>> start

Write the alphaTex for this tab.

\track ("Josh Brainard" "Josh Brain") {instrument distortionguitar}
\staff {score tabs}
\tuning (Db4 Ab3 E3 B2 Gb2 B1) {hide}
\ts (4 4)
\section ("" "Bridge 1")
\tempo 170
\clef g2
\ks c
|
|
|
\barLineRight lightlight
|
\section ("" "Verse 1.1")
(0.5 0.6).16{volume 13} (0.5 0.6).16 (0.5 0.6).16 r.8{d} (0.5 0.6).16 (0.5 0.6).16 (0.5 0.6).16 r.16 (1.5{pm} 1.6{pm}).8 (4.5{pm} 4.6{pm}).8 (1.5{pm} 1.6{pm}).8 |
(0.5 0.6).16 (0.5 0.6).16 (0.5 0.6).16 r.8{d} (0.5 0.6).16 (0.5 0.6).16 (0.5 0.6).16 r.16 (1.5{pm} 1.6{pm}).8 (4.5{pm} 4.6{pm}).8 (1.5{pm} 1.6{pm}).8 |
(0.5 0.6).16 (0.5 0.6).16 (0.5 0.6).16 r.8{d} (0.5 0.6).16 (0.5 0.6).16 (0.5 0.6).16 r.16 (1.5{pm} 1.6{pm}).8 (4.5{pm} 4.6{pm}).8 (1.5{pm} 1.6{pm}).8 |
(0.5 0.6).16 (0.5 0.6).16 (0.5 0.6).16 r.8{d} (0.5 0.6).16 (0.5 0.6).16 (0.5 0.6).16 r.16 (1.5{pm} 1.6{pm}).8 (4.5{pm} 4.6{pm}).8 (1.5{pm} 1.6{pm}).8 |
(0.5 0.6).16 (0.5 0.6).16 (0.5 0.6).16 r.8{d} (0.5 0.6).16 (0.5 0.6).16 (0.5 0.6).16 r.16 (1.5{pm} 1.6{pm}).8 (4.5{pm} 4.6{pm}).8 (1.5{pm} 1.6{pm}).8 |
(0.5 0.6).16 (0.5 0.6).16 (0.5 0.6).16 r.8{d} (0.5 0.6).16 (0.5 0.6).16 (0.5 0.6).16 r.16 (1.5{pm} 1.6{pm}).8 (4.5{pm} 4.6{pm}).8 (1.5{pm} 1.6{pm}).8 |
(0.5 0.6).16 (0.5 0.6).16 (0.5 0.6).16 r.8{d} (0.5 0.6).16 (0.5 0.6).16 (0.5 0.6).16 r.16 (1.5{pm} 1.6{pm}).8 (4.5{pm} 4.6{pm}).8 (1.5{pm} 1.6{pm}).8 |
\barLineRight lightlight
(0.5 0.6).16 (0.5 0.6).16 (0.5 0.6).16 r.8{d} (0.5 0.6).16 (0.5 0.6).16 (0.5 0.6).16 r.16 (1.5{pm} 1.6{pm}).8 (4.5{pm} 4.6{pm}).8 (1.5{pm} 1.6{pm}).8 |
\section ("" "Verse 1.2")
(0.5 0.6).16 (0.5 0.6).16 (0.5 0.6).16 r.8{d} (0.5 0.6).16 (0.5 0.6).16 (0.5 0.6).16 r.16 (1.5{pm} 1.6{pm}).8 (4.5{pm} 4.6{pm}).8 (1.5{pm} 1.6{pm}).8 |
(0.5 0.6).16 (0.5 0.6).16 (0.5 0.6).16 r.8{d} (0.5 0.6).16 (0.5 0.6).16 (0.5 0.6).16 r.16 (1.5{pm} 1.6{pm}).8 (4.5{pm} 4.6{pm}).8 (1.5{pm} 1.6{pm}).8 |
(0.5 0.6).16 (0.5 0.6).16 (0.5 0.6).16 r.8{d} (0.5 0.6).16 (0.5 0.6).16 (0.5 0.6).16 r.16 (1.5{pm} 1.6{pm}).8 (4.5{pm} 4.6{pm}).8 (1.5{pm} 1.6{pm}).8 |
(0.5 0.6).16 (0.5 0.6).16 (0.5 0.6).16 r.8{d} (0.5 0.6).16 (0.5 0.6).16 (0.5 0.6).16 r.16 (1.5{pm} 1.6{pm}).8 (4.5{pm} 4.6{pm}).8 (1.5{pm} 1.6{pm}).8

>> end

__Exercise requirements__. Pick out each line in the items above that contains the string "section", and copy those lines.

__The output__.
\section ("" "Bridge 1")
\section ("" "Verse 1.1")
\section ("" "Verse 1.2")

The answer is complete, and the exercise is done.